Mudlarking” is a hobby that finds its origins in “street urchins” that searched the banks of the Thames for coins or other valuables taken by the river and later returned to the land through the ebb and flow of the tides. “Plogging” is a more modern construct; it is a Swedish term coined circa 2016 by Erik Ahlström from “plocka upp” or “to pick up,” and is defined as a combination of jogging and picking up litter.

The commonality between mudlarking and plogging is the sometimes subjective decision as to what to carry away, whether deemed trash or treasure. And in both the cases of overzealous mudlarkers or ploggers, governments may find that undiscovered archaeological sites, or discovered sites that are not well secured, can suffer.

Mudlarking has its significant share of enthusiasts.

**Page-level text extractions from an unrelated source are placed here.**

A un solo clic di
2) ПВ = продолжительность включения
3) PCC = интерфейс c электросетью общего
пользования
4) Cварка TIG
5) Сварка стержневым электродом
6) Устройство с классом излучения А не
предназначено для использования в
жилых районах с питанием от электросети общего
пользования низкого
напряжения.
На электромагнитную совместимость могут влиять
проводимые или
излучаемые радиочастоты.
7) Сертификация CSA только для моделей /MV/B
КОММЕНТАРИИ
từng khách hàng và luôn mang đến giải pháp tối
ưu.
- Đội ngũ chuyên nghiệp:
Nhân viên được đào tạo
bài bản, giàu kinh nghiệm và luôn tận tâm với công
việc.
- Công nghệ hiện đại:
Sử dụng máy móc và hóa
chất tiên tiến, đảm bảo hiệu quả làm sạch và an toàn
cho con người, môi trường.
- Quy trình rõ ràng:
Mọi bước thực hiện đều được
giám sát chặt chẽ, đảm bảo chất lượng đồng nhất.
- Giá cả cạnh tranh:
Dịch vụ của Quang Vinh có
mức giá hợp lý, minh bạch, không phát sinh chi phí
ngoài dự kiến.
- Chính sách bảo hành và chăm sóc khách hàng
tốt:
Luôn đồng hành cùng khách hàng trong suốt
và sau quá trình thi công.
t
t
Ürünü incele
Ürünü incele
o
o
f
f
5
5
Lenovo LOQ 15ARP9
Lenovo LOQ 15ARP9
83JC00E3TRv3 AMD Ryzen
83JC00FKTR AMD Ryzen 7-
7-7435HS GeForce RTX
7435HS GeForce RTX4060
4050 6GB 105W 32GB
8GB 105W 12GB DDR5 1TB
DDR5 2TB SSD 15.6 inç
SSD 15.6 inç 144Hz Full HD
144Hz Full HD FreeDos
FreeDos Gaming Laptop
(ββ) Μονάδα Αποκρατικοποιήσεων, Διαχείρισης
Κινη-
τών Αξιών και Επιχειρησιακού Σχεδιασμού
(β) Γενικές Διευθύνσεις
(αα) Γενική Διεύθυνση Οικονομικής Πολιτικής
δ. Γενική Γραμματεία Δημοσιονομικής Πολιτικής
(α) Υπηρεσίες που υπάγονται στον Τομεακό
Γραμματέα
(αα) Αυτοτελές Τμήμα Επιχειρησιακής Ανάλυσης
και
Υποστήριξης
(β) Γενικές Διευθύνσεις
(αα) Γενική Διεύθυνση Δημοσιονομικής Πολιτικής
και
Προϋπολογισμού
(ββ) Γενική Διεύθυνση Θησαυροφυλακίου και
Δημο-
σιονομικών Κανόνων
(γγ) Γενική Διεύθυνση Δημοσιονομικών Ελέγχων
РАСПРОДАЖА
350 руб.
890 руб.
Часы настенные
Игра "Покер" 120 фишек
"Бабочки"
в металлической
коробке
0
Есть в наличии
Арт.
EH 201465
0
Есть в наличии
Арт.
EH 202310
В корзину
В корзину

A quick search on YouTube for the term “mudlarking” will render a host of daring duos that dig through heaps of dirt in search of memories abandoned to time.

Occasionally, the mudlarker will find a treasure, such as a gold coin, but usually finds vulcanite bottle stoppers, Codd marbles, sea glass, beads, broken bits of china, and the occasional poison bottle that reads “not to be taken.” Dump sites are closely guarded secrets and found treasures are often repurposed and sold worldwide on Etsy.

The problem is when mudlarkers find their way to archeological sites, either known or unknown. Unfortunately, if a site is loosely monitored, the governmental body may be wholly unaware of the mudlarking and the volume of the artifacts removed from the site. Means of monitoring remote sites to discourage unsanctioned mudlarking include video surveillance, physical monitoring, or signage that includes rules of conduct and contact information to report any unsanctioned mudlarking.

Similarly, ploggers in local parks stop during their hike or jog, pick up litter, and properly dispose of it. But the plogger may define abandoned property as “trash.”

A plogger in an archaeological site can harm it, either by degrading the location or removing historical artifacts the plogger thinks is trash. Unless the artifacts are returned to the agency, the historical value of those artifacts is likely forever lost.